Ungmennafélagið Snæfell
- Full name: Ungmennafélagið Snæfell
- Short name: Snæfell
- Founded: 23 October 1938; 87 years ago
- Based in: Stykkishólmur, Iceland
- Colours: Red, White, Blue
- Website: Snaefell

= Ungmennafélagið Snæfell =

Ungmennafélagið Snæfell (/is/, lit. 'Snæfell Youth Club' (Note: Ungmennafélagið is the definite form of Ungmennafélag, meaning "the youth club".)), simply known as Snæfell, is a sport club in Stykkishólmur, Iceland.

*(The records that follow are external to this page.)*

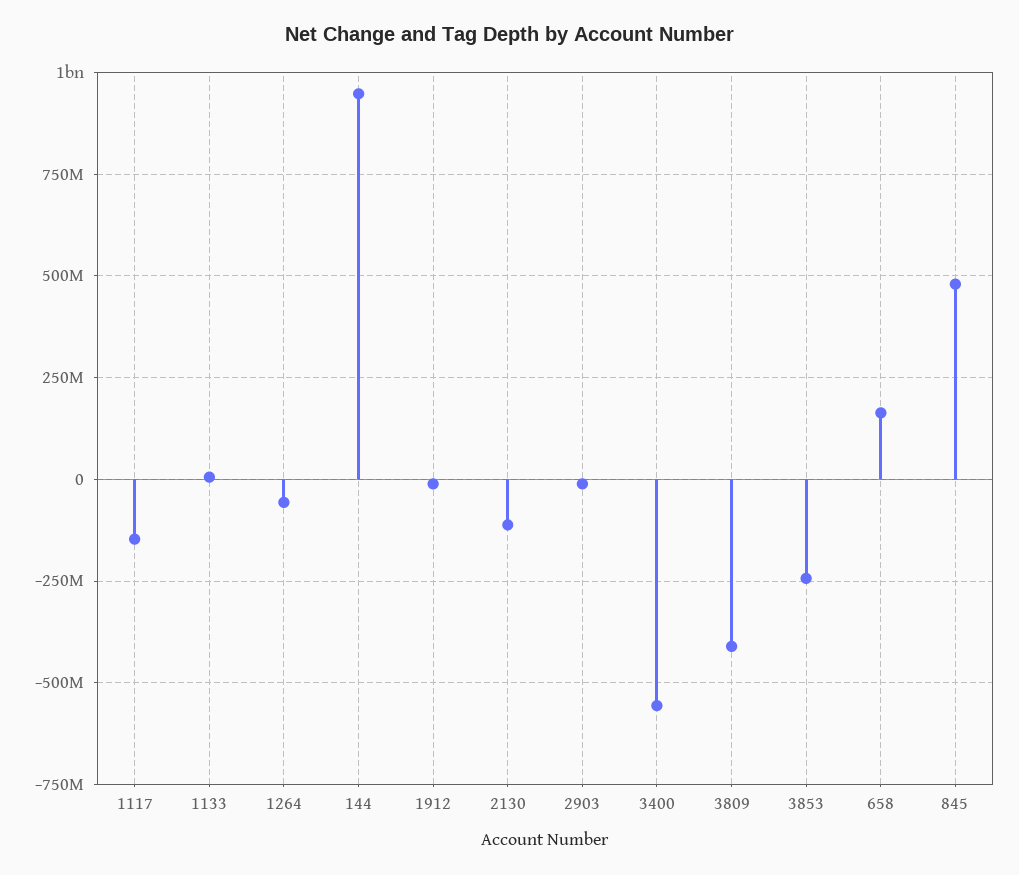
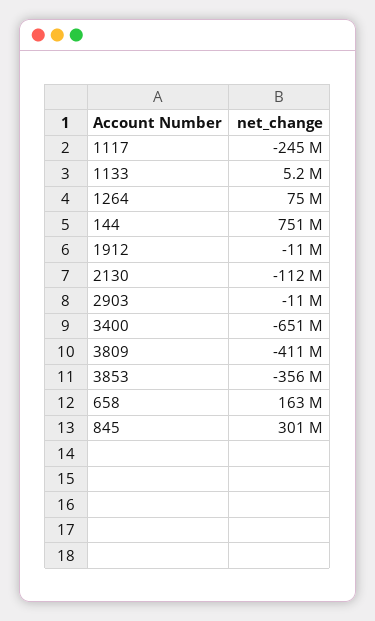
  {
-   "1117": -150000000,
+   "1117": -245000000,
    "1133": 5200000,
-   "1264": -50000000,
+   "1264": 75000000,
-   "144": 950000000,
+   "144": 751000000,
    "1912": -11000000,
    "2130": -112000000,
    "2903": -11000000,
-   "3400": -550000000,
+   "3400": -651000000,
    "3809": -411000000,
-   "3853": -250000000,
+   "3853": -356000000,
    "658": 163000000,
-   "845": 475000000
+   "845": 301000000
  }

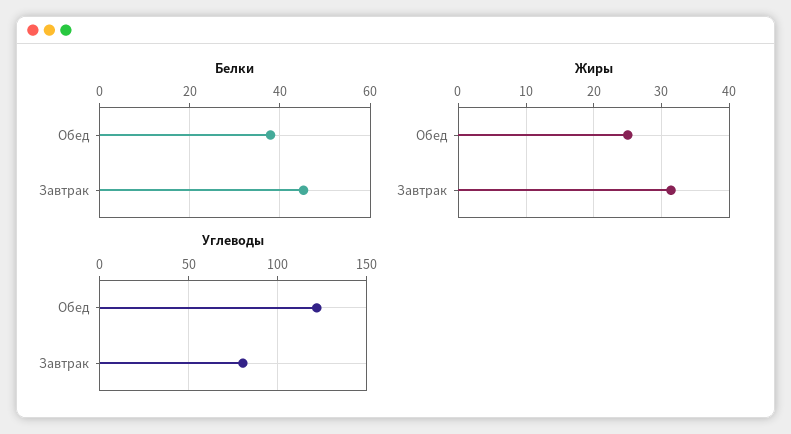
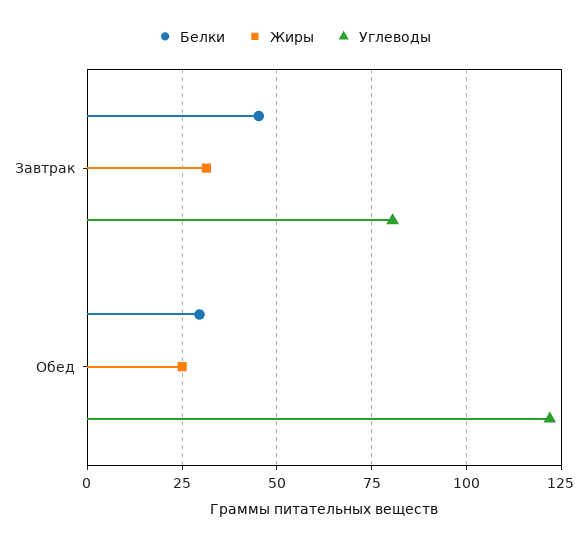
  {
    "Белки": {
-     "Обед": 38,
+     "Обед": 30,
      "Завтрак": 46
    },
    "Жиры": {
      "Обед": 25,
      "Завтрак": 31
    },
    "Углеводы": {
      "Обед": 122.5,
      "Завтрак": 80
    }
  }

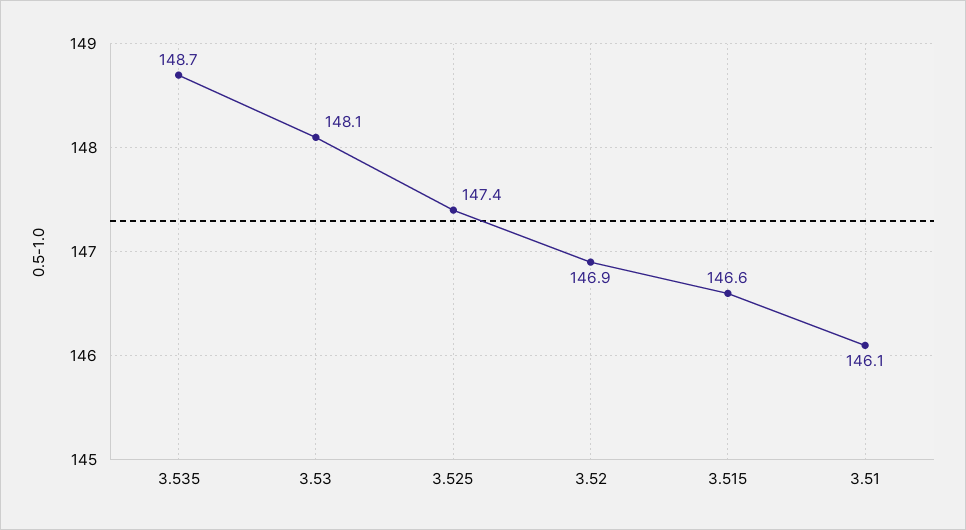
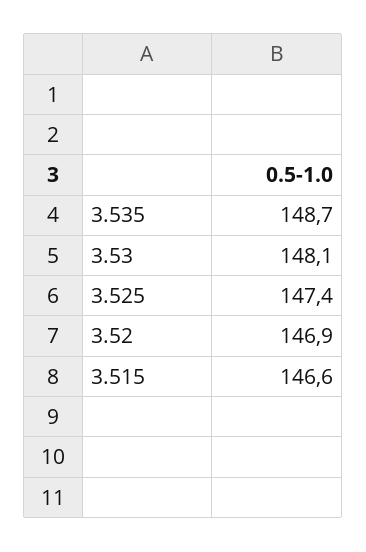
  {
    "3.535": 148.7,
    "3.53": 148.1,
    "3.525": 147.4,
    "3.52": 146.9,
-   "3.515": 146.6,
+   "3.515": 146.6
-   "3.51": 146.1
  }

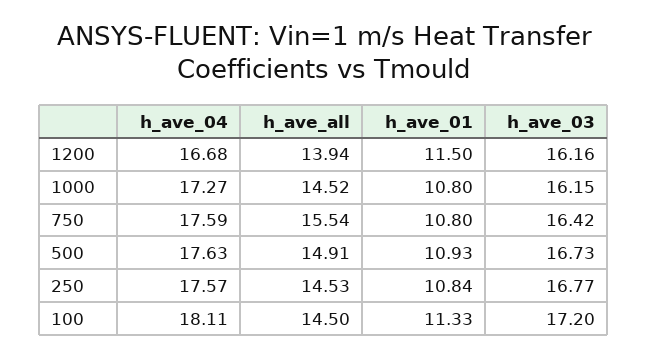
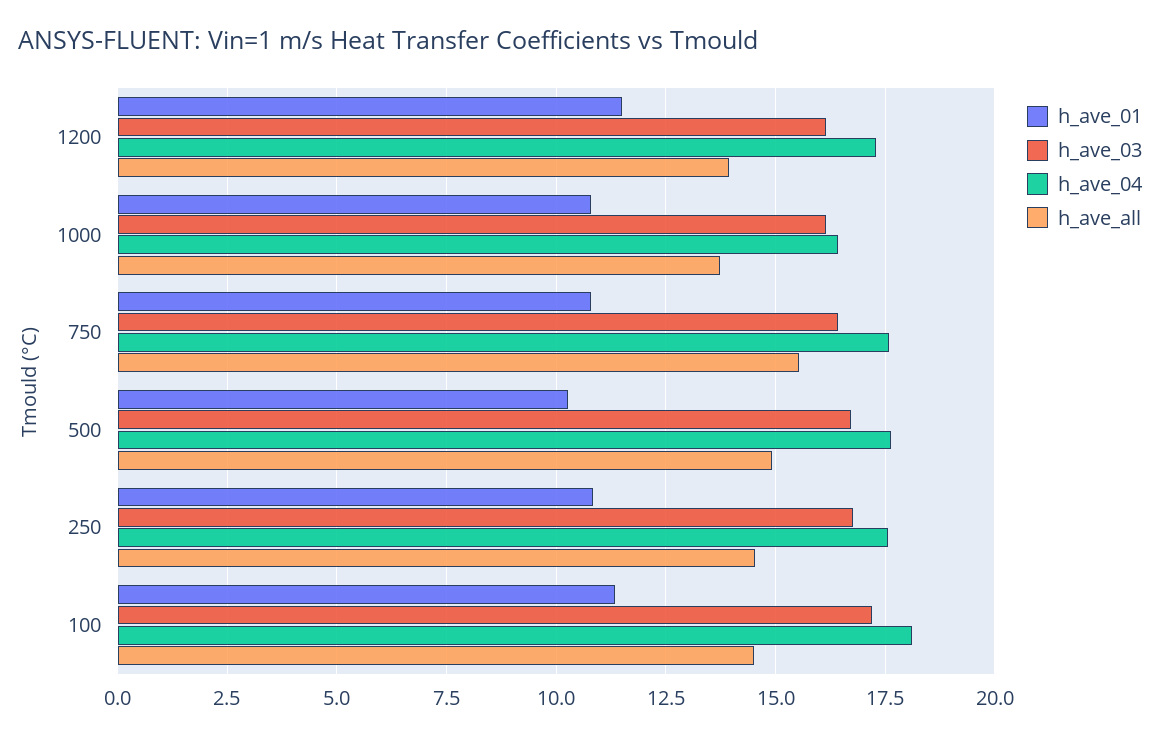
  {
    "h_ave_04": {
-     "1200": 16.68,
+     "1200": 17.25,
-     "1000": 17.27,
+     "1000": 16.5,
      "750": 17.59,
      "500": 17.63,
      "250": 17.57,
      "100": 18.11
    },
    "h_ave_all": {
      "1200": 13.94,
-     "1000": 14.52,
+     "1000": 13.75,
      "750": 15.54,
      "500": 14.91,
      "250": 14.53,
      "100": 14.5
    },
    "h_ave_01": {
      "1200": 11.5,
      "1000": 10.8,
      "750": 10.8,
-     "500": 10.93,
+     "500": 10.25,
      "250": 10.84,
      "100": 11.33
    },
    "h_ave_03": {
      "1200": 16.16,
      "1000": 16.15,
      "750": 16.42,
      "500": 16.73,
      "250": 16.77,
      "100": 17.2
    }
  }

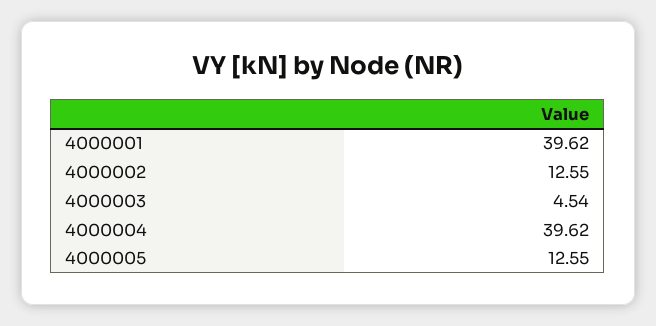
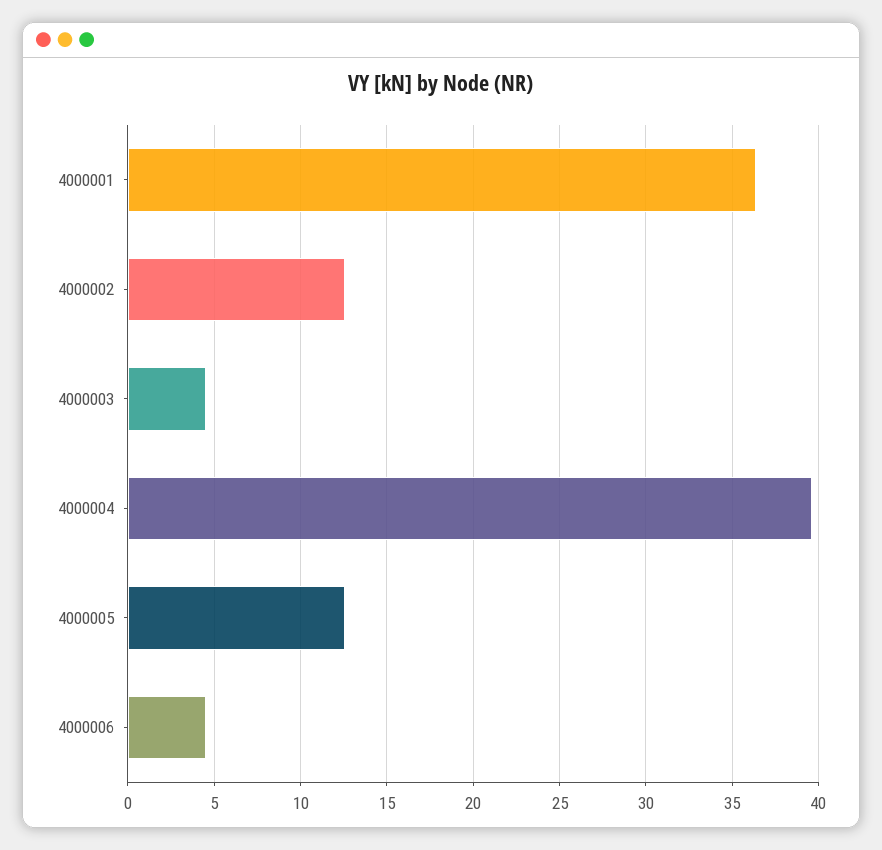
  {
-   "4000001": 39.62,
+   "4000001": 36.5,
    "4000002": 12.55,
    "4000003": 4.54,
    "4000004": 39.62,
-   "4000005": 12.55
+   "4000005": 12.55,
+   "4000006": 4.5
  }

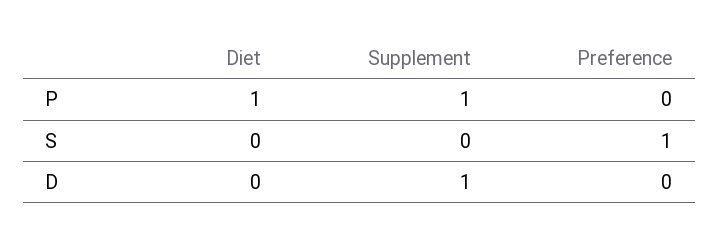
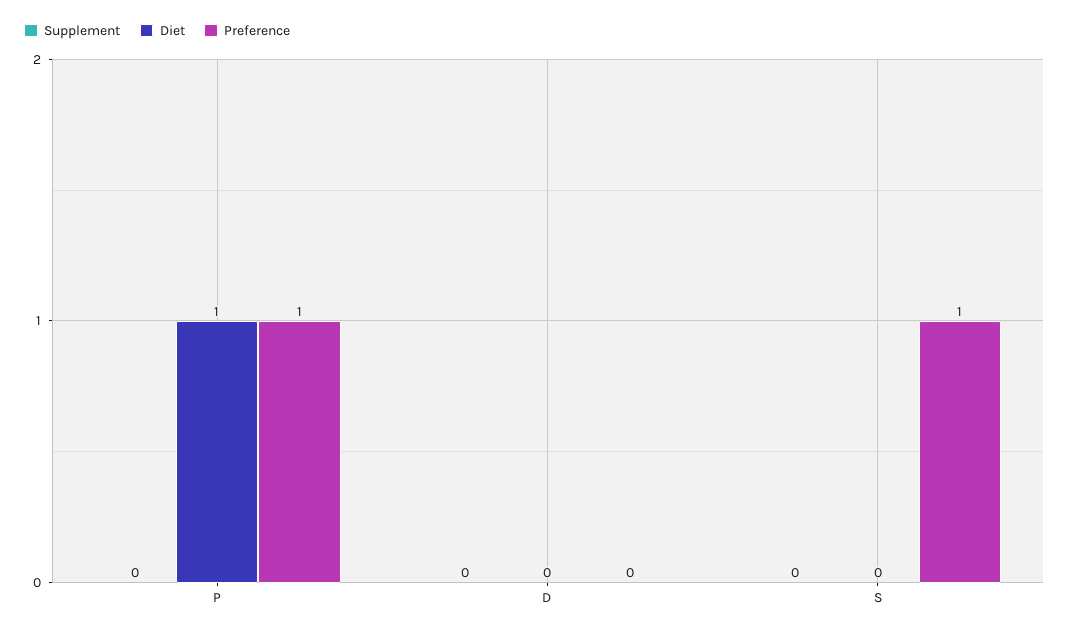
  {
    "Diet": {
      "P": 1,
      "S": 0,
      "D": 0
    },
    "Supplement": {
-     "P": 1,
+     "P": 0,
      "S": 0,
-     "D": 1
+     "D": 0
    },
    "Preference": {
-     "P": 0,
+     "P": 1,
      "S": 1,
      "D": 0
    }
  }

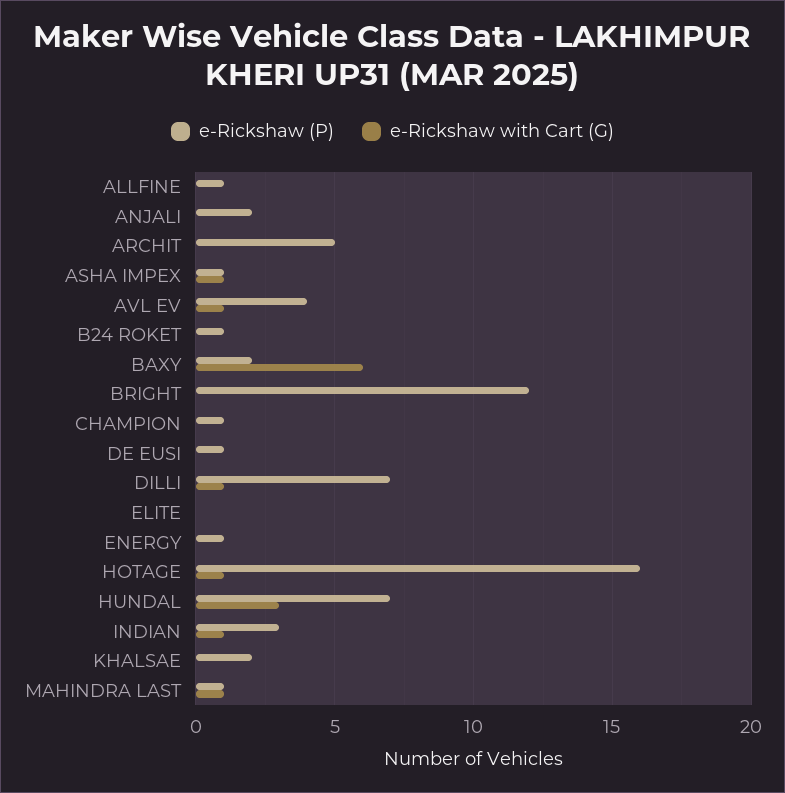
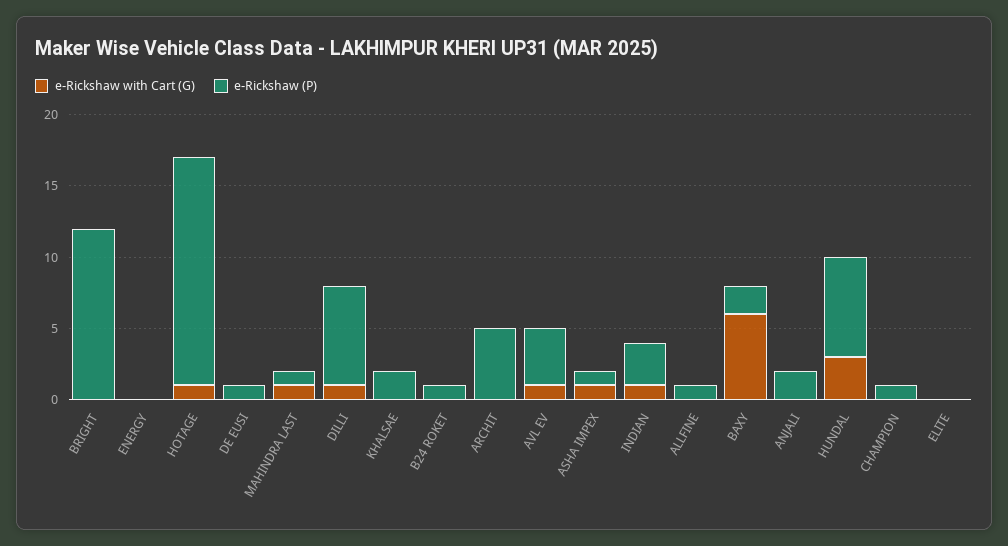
  {
    "e-Rickshaw (P)": {
      "ALLFINE": 1,
      "ANJALI": 2,
      "ARCHIT": 5,
      "ASHA IMPEX": 1,
      "AVL EV": 4,
      "B24 ROKET": 1,
      "BAXY": 2,
      "BRIGHT": 12,
      "CHAMPION": 1,
      "DE EUSI": 1,
      "DILLI": 7,
      "ELITE": 0,
-     "ENERGY": 1,
+     "ENERGY": 0,
      "HOTAGE": 16,
      "HUNDAL": 7,
      "INDIAN": 3,
      "KHALSAE": 2,
      "MAHINDRA LAST": 1
    },
    "e-Rickshaw with Cart (G)": {
      "ALLFINE": 0,
      "ANJALI": 0,
      "ARCHIT": 0,
      "ASHA IMPEX": 1,
      "AVL EV": 1,
      "B24 ROKET": 0,
      "BAXY": 6,
      "BRIGHT": 0,
      "CHAMPION": 0,
      "DE EUSI": 0,
      "DILLI": 1,
      "ELITE": 0,
      "ENERGY": 0,
      "HOTAGE": 1,
      "HUNDAL": 3,
      "INDIAN": 1,
      "KHALSAE": 0,
      "MAHINDRA LAST": 1
    }
  }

There are four divisions: basketball, football, Swimming and Golf.

==Basketball==
===Men's basketball===

Snæfell men's team made it to the Úrvalsdeild finals in 2004, 2005 and 2008 before winning the national championship in 2010.

===Women's basketball===

Snæfell women's team won the national championship three times in a row, in 2014, 2015 and 2016. In 2017, it lost to Keflavík in the finals.

==Football==
Snæfell men's team played in the 4. deild karla Group B in 2020, the fifth tier of Icelandic football, and in the Icelandic Football Cup. On May 16, 2012, Snæfell lost to Haukar 0–31 in the Football Cup.